Parent groups can do the doll project alone. But you might consider the impact of numerous groups joining together to undertake an educational campaign. Instead of foster and adoptive parents standing alone, wouldn’t it be better to say nine different groups support this project? In Minnesota, NACAC’s partners included the American Indian Family and Children’s Services, African American Adoption Agency, Children’s Defense Fund-Minnesota, Downey Side, Minnesota Foster and Adoptive Care Association, National Foster Parent Association, Professional Association of Treatment Homes, and the Transracial Adoption Network. We had power in numbers!

Identify Volunteers in Key Districts

All constituents are important. This is a given. But if the chair of an important committee receives four calls from foster and adoptive parents in her district regarding a specific bill, your bill is getting visibility in the right places. In Minnesota, we obtained a list of every foster parent in the entire state and used an Internet site to find parents whose legislators served on the Health and Human Services Committees (both policy and budget). These two important committees hear all bills relating to foster care and adoption.

Be Sure to Thank Volunteers

Follow up with parents and other advocates by acknowledging their efforts. You can use an email list to make broadcasts to all volunteers or send personalized cards. People will volunteer again if they feel appreciated. And if a legislator sponsored a bill or signed on as a co-sponsor, be sure to send a note of thanks.

Involve Parents with Different Views

Adoption is supported by Republications, Democrats, and Independents. It’s a non-partisan issue. So work to find volunteers to represent all political viewpoints. Individuals with different views can help reach elected officials and offer great suggestions during the planning stages of your educational campaign.

Make It Easy

Occasionally, you may need to organize a large group of constituents to contact their legislators about a specific bill or policy issue. Make it easy on parents. They have little time to spend searching for who their specific legislators are and the contact information to reach these individuals. Parents appreciate you doing the work for them.

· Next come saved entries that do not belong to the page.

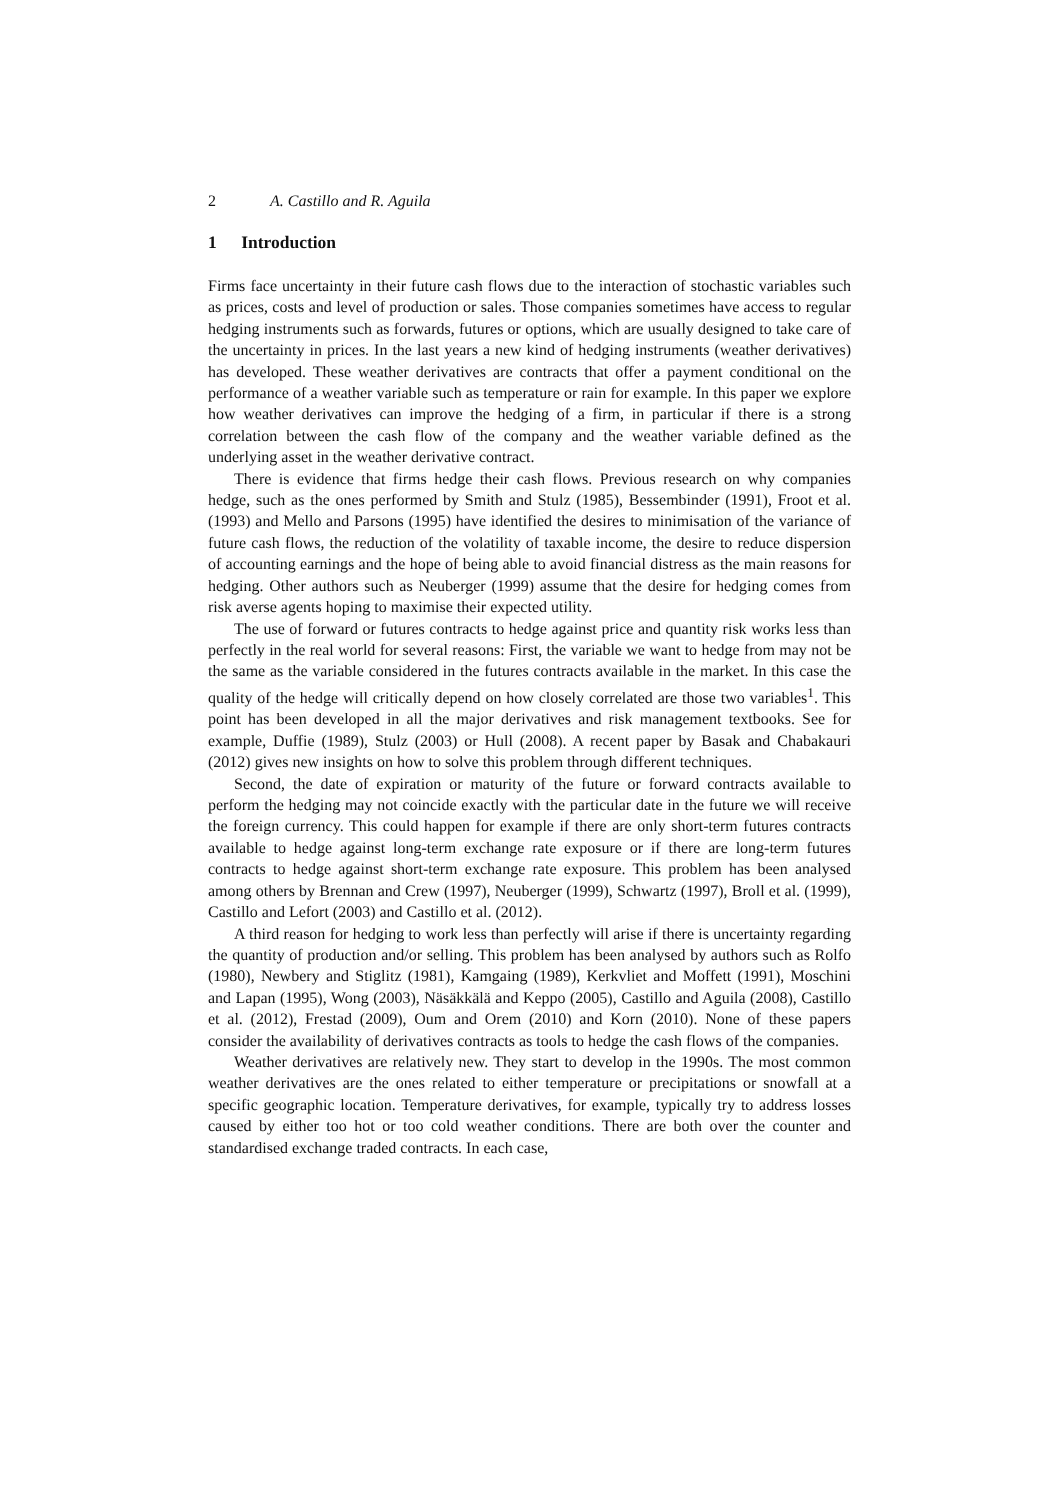2 A. Castillo and R. Aguila
1 Introduction
Firms face uncertainty in their future cash flows due to the interaction of stochastic variables such as prices, costs and level of production or sales. Those companies sometimes have access to regular hedging instruments such as forwards, futures or options, which are usually designed to take care of the uncertainty in prices. In the last years a new kind of hedging instruments (weather derivatives) has developed. These weather derivatives are contracts that offer a payment conditional on the performance of a weather variable such as temperature or rain for example. In this paper we explore how weather derivatives can improve the hedging of a firm, in particular if there is a strong correlation between the cash flow of the company and the weather variable defined as the underlying asset in the weather derivative contract.
There is evidence that firms hedge their cash flows. Previous research on why companies hedge, such as the ones performed by Smith and Stulz (1985), Bessembinder (1991), Froot et al. (1993) and Mello and Parsons (1995) have identified the desires to minimisation of the variance of future cash flows, the reduction of the volatility of taxable income, the desire to reduce dispersion of accounting earnings and the hope of being able to avoid financial distress as the main reasons for hedging. Other authors such as Neuberger (1999) assume that the desire for hedging comes from risk averse agents hoping to maximise their expected utility.
The use of forward or futures contracts to hedge against price and quantity risk works less than perfectly in the real world for several reasons: First, the variable we want to hedge from may not be the same as the variable considered in the futures contracts available in the market. In this case the quality of the hedge will critically depend on how closely correlated are those two variables<sup>1</sup>. This point has been developed in all the major derivatives and risk management textbooks. See for example, Duffie (1989), Stulz (2003) or Hull (2008). A recent paper by Basak and Chabakauri (2012) gives new insights on how to solve this problem through different techniques.
Second, the date of expiration or maturity of the future or forward contracts available to perform the hedging may not coincide exactly with the particular date in the future we will receive the foreign currency. This could happen for example if there are only short-term futures contracts available to hedge against long-term exchange rate exposure or if there are long-term futures contracts to hedge against short-term exchange rate exposure. This problem has been analysed among others by Brennan and Crew (1997), Neuberger (1999), Schwartz (1997), Broll et al. (1999), Castillo and Lefort (2003) and Castillo et al. (2012).
A third reason for hedging to work less than perfectly will arise if there is uncertainty regarding the quantity of production and/or selling. This problem has been analysed by authors such as Rolfo (1980), Newbery and Stiglitz (1981), Kamgaing (1989), Kerkvliet and Moffett (1991), Moschini and Lapan (1995), Wong (2003), Näsäkkälä and Keppo (2005), Castillo and Aguila (2008), Castillo et al. (2012), Frestad (2009), Oum and Orem (2010) and Korn (2010). None of these papers consider the availability of derivatives contracts as tools to hedge the cash flows of the companies.
Weather derivatives are relatively new. They start to develop in the 1990s. The most common weather derivatives are the ones related to either temperature or precipitations or snowfall at a specific geographic location. Temperature derivatives, for example, typically try to address losses caused by either too hot or too cold weather conditions. There are both over the counter and standardised exchange traded contracts. In each case,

Whenever you send out a request for parents to call their legislators, include a list of the legislators’ names, district, and phone numbers. Also, state government will have a specific local and toll-free number for constituents to call to determine who their legislators are.

Share Information

One way to cut down on the cost of mailing information to legislators is to drop them off at the capitol. Often, if you alphabetize each bundle, include a return address, and secure with a rubber band, the post office for the House and the Senate will distribute your envelopes free.

Keep Track

Consider creating a database of information on each of your elected officials, and a separate file on all of your volunteers.

It is time-intensive to create these databases, but once you do, the benefits are great. You can run labels, create form letters, keep track of your progress and write notes regarding private meetings with legislators or what a particular parent volunteered to do. It’s worth the effort if you can enlist a volunteer with strong computer/database skills.

The Foster Doll Project is not a simple one, but it can have great results. Be sure to be patient In Alabama and Minnesota, coordinators estimated that three years were needed to undertake the goals that needed to be achieved. Educating policy makers and state administrators takes time and requires that a lot of groundwork be laid. Take baby steps.